# It's Christmas



## MaidenScotland (Jun 6, 2009)

It is Christmas day here in Egypt..
I wish each and everyone of you a very Merry Christmas.
and to NZCowboy who is reading the post.. I hope you and your family had a great day.
:xmascandle:


----------



## SHendra (Oct 18, 2010)

Happy Christmas Egypt and all. Friends of mine sent me a link to follow Santa.. they just did the Egypt one showing 'footage' of him flying with his reindeers above the pyramids! 

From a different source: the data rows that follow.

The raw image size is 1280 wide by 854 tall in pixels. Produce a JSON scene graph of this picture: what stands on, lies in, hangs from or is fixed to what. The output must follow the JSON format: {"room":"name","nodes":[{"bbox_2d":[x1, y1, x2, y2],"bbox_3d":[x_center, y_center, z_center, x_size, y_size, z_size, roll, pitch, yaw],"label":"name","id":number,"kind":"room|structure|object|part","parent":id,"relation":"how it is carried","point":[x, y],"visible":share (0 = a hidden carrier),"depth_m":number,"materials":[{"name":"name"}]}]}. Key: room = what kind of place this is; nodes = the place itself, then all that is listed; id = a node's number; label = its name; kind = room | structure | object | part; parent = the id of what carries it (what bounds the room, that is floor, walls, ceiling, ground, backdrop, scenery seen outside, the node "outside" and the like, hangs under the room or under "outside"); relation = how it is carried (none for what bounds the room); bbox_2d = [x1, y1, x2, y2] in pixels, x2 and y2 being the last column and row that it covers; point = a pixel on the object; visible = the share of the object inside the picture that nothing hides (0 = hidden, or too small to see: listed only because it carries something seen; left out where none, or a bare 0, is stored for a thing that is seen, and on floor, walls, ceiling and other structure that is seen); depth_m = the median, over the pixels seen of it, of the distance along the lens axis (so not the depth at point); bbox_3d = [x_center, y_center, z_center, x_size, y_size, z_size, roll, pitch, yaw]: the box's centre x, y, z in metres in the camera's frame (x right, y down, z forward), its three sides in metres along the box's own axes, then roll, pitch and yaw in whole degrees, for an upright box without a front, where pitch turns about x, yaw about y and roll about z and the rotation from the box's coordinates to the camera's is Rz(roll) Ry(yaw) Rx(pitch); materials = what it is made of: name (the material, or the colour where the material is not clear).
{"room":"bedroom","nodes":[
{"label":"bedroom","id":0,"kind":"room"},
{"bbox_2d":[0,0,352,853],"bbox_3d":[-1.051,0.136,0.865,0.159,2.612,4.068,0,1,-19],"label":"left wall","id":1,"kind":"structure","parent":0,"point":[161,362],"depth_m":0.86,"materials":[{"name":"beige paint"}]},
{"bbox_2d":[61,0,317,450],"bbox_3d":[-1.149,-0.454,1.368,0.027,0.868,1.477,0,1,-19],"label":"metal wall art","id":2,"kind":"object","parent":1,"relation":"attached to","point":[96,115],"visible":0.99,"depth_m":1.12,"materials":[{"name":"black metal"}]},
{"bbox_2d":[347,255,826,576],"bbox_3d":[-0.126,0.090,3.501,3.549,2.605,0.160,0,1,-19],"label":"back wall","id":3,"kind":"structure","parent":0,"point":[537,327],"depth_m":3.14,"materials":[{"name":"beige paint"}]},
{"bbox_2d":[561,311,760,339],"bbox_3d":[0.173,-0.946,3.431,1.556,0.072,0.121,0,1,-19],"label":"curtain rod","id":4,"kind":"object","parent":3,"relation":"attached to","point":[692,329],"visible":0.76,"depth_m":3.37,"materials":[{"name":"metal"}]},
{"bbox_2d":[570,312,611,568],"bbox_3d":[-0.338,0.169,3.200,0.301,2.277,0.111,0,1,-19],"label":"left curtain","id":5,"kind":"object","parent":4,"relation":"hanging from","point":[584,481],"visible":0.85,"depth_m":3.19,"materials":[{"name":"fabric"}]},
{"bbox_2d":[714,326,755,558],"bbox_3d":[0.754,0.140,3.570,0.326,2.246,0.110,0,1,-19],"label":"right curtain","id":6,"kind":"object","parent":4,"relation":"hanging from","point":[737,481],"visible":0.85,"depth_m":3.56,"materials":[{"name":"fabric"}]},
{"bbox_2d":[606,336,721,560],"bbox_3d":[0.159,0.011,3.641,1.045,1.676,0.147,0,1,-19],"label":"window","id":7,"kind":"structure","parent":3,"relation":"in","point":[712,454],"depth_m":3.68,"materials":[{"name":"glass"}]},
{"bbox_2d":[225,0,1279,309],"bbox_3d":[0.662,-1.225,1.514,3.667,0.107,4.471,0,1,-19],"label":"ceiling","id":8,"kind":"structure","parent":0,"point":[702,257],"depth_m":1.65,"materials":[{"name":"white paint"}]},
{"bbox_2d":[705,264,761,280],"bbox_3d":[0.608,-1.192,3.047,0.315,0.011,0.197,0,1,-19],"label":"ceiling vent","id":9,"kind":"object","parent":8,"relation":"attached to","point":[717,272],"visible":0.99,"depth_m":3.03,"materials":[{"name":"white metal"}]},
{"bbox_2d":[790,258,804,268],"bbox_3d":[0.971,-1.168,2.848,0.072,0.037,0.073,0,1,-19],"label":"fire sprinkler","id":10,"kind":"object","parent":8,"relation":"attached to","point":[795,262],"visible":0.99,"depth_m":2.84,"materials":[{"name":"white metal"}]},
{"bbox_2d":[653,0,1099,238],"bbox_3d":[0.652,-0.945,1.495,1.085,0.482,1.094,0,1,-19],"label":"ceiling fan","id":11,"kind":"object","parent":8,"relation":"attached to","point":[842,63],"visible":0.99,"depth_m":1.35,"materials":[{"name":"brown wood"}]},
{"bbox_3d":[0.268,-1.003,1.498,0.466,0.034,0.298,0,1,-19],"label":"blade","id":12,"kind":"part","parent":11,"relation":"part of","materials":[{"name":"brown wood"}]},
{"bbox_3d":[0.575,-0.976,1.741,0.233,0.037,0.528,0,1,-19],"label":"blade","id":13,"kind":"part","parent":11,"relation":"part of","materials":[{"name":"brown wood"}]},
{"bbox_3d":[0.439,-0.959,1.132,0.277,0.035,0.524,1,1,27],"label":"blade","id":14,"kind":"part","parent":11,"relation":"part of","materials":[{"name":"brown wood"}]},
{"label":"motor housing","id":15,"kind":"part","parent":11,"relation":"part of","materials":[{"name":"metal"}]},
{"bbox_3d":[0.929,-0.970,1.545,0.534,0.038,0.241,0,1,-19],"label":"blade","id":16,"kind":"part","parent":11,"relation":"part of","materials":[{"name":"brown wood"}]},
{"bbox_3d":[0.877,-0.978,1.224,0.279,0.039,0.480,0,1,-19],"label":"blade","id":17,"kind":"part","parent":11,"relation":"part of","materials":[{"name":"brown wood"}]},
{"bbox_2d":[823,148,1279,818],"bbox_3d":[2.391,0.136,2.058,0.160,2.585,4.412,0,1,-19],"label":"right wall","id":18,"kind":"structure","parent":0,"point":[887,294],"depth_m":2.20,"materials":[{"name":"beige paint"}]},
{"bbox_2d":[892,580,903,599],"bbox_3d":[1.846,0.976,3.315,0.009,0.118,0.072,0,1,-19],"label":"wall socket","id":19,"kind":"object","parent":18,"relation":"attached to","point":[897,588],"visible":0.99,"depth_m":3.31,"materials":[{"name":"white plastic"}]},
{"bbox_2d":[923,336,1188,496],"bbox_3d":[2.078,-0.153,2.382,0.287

NORAD Santa (hope link okay Maiden!)

Love to all xx


----------



## ArabianNights (Jul 23, 2011)

I hope that everyone who is celebrating xmas is having a wonderful time, whether in Egypt or elsewhere  Happy xmas


----------



## mamasue (Oct 7, 2008)

From me too.....Have a wonderful Christmas to all who celebrate...
And a wonderful and peaceful New Year to everybody X X:wreath:


----------



## Lanason (Sep 1, 2009)

Happy Christmas to everyone and a joyous and peaceful New Year 

Sent from my iPhone using ExpatForum


----------



## Eco-Mariner (Jan 26, 2011)

A Merry Christmas everyone.... And a Happy, Peaceful New 2012.

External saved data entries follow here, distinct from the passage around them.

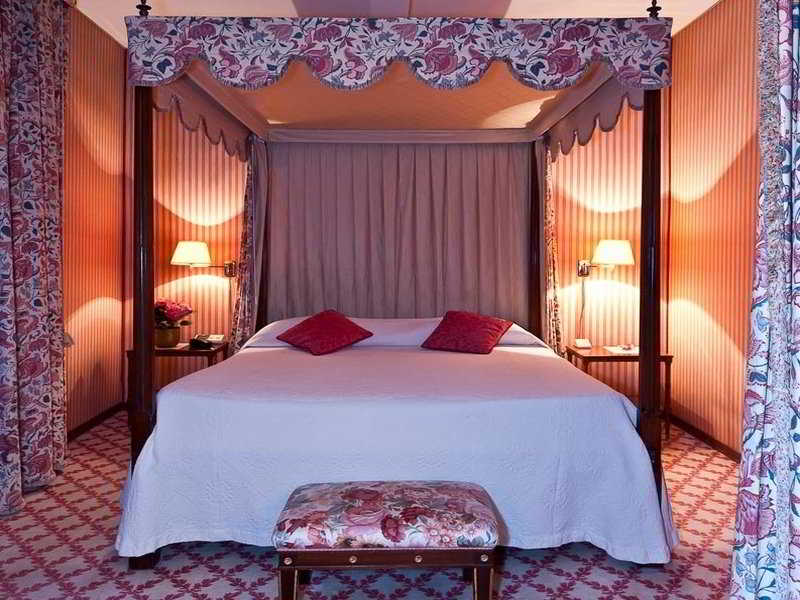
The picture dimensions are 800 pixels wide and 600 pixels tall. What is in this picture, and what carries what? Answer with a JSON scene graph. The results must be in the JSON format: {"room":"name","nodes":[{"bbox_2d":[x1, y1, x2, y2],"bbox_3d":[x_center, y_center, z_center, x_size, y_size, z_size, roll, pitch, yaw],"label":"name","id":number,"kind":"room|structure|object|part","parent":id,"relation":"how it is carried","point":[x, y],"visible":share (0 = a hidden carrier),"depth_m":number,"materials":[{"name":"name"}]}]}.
{"room":"bedroom","nodes":[
{"label":"bedroom","id":0,"kind":"room"},
{"bbox_2d":[63,5,130,438],"bbox_3d":[-2.268,-0.477,2.347,0.166,3.035,5.413,0,2,0],"label":"left wall","id":1,"kind":"structure","parent":0,"point":[90,79],"depth_m":4.37,"materials":[{"name":"orange"}]},
{"bbox_2d":[66,401,125,440],"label":"left baseboard","id":2,"kind":"structure","parent":1,"relation":"attached to","point":[81,427],"depth_m":4.39,"materials":[{"name":"brown wood"}]},
{"bbox_2d":[0,410,735,599],"bbox_3d":[-0.103,1.104,2.290,4.396,0.101,5.502,0,2,0],"label":"carpeted floor","id":3,"kind":"structure","parent":0,"point":[42,505],"depth_m":2.38,"materials":[{"name":"carpet"}]},
{"bbox_2d":[126,342,228,414],"bbox_3d":[-1.710,0.658,4.587,0.661,0.597,0.547,0,2,0],"label":"left nightstand","id":4,"kind":"object","parent":3,"relation":"on","point":[159,350],"visible":0.35,"depth_m":4.37,"materials":[{"name":"brown wood"}]},
{"bbox_2d":[154,324,181,347],"bbox_3d":[-1.812,0.280,4.545,0.218,0.157,0.225,0,2,0],"label":"flower pot","id":5,"kind":"object","parent":4,"relation":"on","point":[166,340],"visible":0.71,"depth_m":4.47,"materials":[{"name":"metal"}]},
{"bbox_2d":[154,298,193,329],"bbox_3d":[-1.817,0.109,4.574,0.363,0.274,0.358,0,2,0],"label":"flower bouquet","id":6,"kind":"object","parent":5,"relation":"in","point":[176,315],"visible":0.62,"depth_m":4.51,"materials":[{"name":"red plant"}]},
{"bbox_2d":[188,333,224,348],"bbox_3d":[-1.516,0.307,4.589,0.244,0.097,0.246,0,2,0],"label":"telephone","id":7,"kind":"object","parent":4,"relation":"on","point":[196,340],"visible":0.99,"depth_m":4.56,"materials":[{"name":"black plastic"}]},
{"bbox_2d":[273,481,498,597],"bbox_3d":[-0.043,0.870,2.002,0.715,0.413,0.417,0,2,0],"label":"upholstered bench","id":8,"kind":"object","parent":3,"relation":"on","point":[461,488],"visible":0.99,"depth_m":1.83,"materials":[{"name":"fabric"}]},
{"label":"bench leg","id":9,"kind":"part","parent":8,"relation":"part of","materials":[{"name":"brown wood"}]},
{"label":"cushion","id":10,"kind":"part","parent":8,"relation":"part of","materials":[{"name":"fabric"}]},
{"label":"bench leg","id":11,"kind":"part","parent":8,"relation":"part of","materials":[{"name":"brown wood"}]},
{"bbox_2d":[111,8,680,567],"bbox_3d":[-0.021,-0.187,3.476,2.376,2.445,2.541,0,2,0],"label":"canopy bed","id":12,"kind":"object","parent":3,"relation":"on","point":[646,373],"visible":0.94,"depth_m":2.56,"materials":[{"name":"wood"}]},
{"bbox_2d":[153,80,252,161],"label":"valance","id":13,"kind":"object","parent":12,"relation":"hanging from","point":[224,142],"visible":0.51,"depth_m":3.48,"materials":[{"name":"fabric"}]},
{"bbox_2d":[231,134,268,351],"bbox_3d":[-1.162,-0.202,4.562,0.221,2.266,0.482,0,2,0],"label":"bed curtain","id":14,"kind":"object","parent":12,"relation":"hanging from","point":[240,320],"visible":0.56,"depth_m":4.58,"materials":[{"name":"fabric"}]},
{"bbox_2d":[242,316,547,347],"bbox_3d":[-0.037,0.224,4.051,2.220,0.210,0.692,0,2,0],"label":"pillow","id":15,"kind":"object","parent":12,"relation":"on","point":[284,325],"visible":0.32,"depth_m":3.91,"materials":[{"name":"white fabric"}]},
{"bbox_2d":[112,334,680,565],"bbox_3d":[-0.008,0.645,3.208,2.295,0.643,2.227,0,2,0],"label":"bedspread","id":16,"kind":"object","parent":12,"relation":"on","point":[380,355],"visible":0.82,"depth_m":2.29,"materials":[{"name":"white fabric"}]},
{"bbox_2d":[276,309,373,355],"bbox_3d":[-0.501,0.205,3.843,0.489,0.252,0.486,2,3,41],"label":"red cushion","id":17,"kind":"object","parent":16,"relation":"on","point":[355,326],"visible":0.99,"depth_m":3.76,"materials":[{"name":"red fabric"}]},
{"bbox_2d":[421,311,512,353],"bbox_3d":[0.441,0.206,3.866,0.522,0.246,0.410,1,2,31],"label":"red cushion","id":18,"kind":"object","parent":16,"relation":"on","point":[461,320],"visible":0.99,"depth_m":3.78,"materials":[{"name":"red fabric"}]},
{"bbox_2d":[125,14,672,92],"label":"valance","id":19,"kind":"object","parent":12,"relation":"attached to","point":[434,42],"visible":0.98,"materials":[{"name":"fabric"}]},
{"bbox_2d":[265,140,534,324],"bbox_3d":[-0.012,-0.403,4.690,2.174,1.836,0.108,0,2,0],"label":"back curtain","id":20,"kind":"object","parent":12,"relation":"hanging from","point":[438,167],"visible":0.68,"depth_m":4.69,"materials":[{"name":"fabric"}]},
{"bbox_2d":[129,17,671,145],"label":"bed canopy","id":21,"kind":"object","parent":12,"relation":"attached to","point":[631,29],"visible":0.97,"depth_m":2.47,"materials":[{"name":"fabric"}]},
{"bbox_2d":[535,139,561,352],"bbox_3d":[1.152,-0.204,4.650,0.138,2.266,0.544,0,2,0],"label":"bed curtain","id":22,"kind":"object","parent":12,"relation":"hanging from","point":[547,237],"visible":0.51,"depth_m":4.60,"materials":[{"name":"fabric"}]},
{"bbox_2d":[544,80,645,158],"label":"valance","id":23,"kind":"object","parent":12,"relation":"hanging from","point":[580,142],"visible":0.5,"depth_m":3.45,"materials":[{"name":"fabric"}]},
{"bbox_2d":[565,345,673,437],"bbox_3d":[1.637,0.690,4.445,0.666,0.604,0.529,0,2,0],"label":"right nightstand","id":24,"kind":"object","parent":3,"relation":"on","point":[666,357],"visible":0.46,"depth_m":4.25,"materials":[{"name":"brown wood"}]},
{"bbox_2d":[573,338,591,348],"bbox_3d":[1.421,0.331,4.556,0.118,0.068,0.094,0,2,0],"label":"telephone","id":25,"kind":"object","parent":24,"relation":"on","point":[580,343],"visible":0.99,"depth_m":4.54,"materials":[{"name":"white"}]},
{"bbox_2d":[604,344,637,354],"bbox_3d":[1.702,0.369,4.418,0.265,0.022,0.263,0,2,0],"label":"paper","id":26,"kind":"object","parent":24,"relation":"on","point":[612,348],"visible":0.83,"depth_m":4.40,"materials":[{"name":"white paper"}]},
{"bbox_2d":[140,87,653,399],"bbox_3d":[0.013,-0.555,4.971,4.615,3.074,0.167,0,2,0],"label":"back wall","id":27,"kind":"structure","parent":0,"point":[187,288],"depth_m":4.92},
{"bbox_2d":[171,240,236,277],"bbox_3d":[-1.612,-0.313,4.788,0.509,0.352,0.337,0,2,0],"label":"wall lamp","id":28,"kind":"object","parent":27,"relation":"attached to","point":[181,244],"visible":0.99,"depth_m":4.70,"materials":[{"name":"gold metal"}]},
{"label":"lamp shade","id":29,"kind":"part","parent":28,"relation":"part of","materials":[{"name":"white fabric"}]},
{"bbox_2d":[576,240,634,277],"bbox_3d":[1.652,-0.326,4.704,0.431,0.329,0.361,0,2,0],"label":"wall lamp","id":30,"kind":"object","parent":27,"relation":"attached to","point":[612,242],"visible":0.97,"depth_m":4.61,"materials":[{"name":"metal"}]},
{"bbox_2d":[71,0,723,45],"bbox_3d":[-0.052,-2.004,2.526,4.775,0.130,5.421,0,2,0],"label":"ceiling","id":31,"kind":"structure","parent":0,"point":[517,12],"depth_m":3.99,"materials":[{"name":"white paint"}]},
{"bbox_2d":[0,0,70,513],"bbox_3d":[-1.932,-0.418,2.941,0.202,2.853,1.128,0,2,0],"label":"left curtain","id":32,"kind":"object","parent":31,"relation":"hanging from","point":[37,303],"visible":0.99,"depth_m":3.07,"materials":[{"name":"fabric"}]},
{"bbox_2d":[730,0,799,599],"bbox_3d":[1.150,-0.357,1.506,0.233,2.948,1.016,0,2,0],"label":"curtain","id":33,"kind":"object","parent":31,"relation":"hanging from","point":[797,538],"visible":0.99,"depth_m":1.74,"materials":[{"name":"fabric"}]},
{"bbox_2d":[664,0,759,456],"bbox_3d":[2.207,-0.442,2.250,0.156,3.036,5.158,0,2,0],"label":"right wall","id":34,"kind":"structure","parent":0,"point":[716,44],"depth_m":4.01,"materials":[{"name":"orange"}]},
{"bbox_2d":[668,412,740,462],"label":"baseboard","id":35,"kind":"structure","parent":34,"relation":"attached to","point":[694,431],"depth_m":4.07,"materials":[{"name":"brown wood"}]}
]}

From Eco, Janet and everyone at Coralife-Style. 
Including our Hurghada staff at our Office of Fair Trade-Egypt


----------



## GM1 (Sep 30, 2008)

Happy Holidays and a happy, healthy new year for everyone!


----------



## PaulAshton (Nov 18, 2011)

I was suprised to see a "Pluto" wide screen TV - made in Egypt and it works probably as the box was sealed and inspected before leaving the shop 

Everything is in the box as well plus an extra remote control meaning someone somewhere won't have a remote 

As nothing is normal in Egypt here is a special Christmas video present :eyebrows:


----------



## Moe599 (Jun 26, 2011)

Merry Christmas and happy new year to all

Sent from my iPhone using ExpatForum


----------



## hurghadapat (Mar 26, 2010)

mamasue said:


> From me too.....Have a wonderful Christmas to all who celebrate...
> And a wonderful and peaceful New Year to everybody X X:wreath:


Enjoy yours in Jan when Laura comes to be with you.Merry Christmas.xx


----------



## marenostrum (Feb 19, 2011)

PaulAshton said:


> I was suprised to see a "Pluto" wide screen TV - made in Egypt and it works probably as the box was sealed and inspected before leaving the shop
> 
> Everything is in the box as well plus an extra remote control meaning someone somewhere won't have a remote
> 
> ...


You could have put money on Paul Ashton posting the most annoying 
Christmas song ever.......

The frog's annoying sound in that video feels like reading each one of your posts Paul. :ranger:

A happy one to all on the forum. Hope 2012 brings some good news for this country.


----------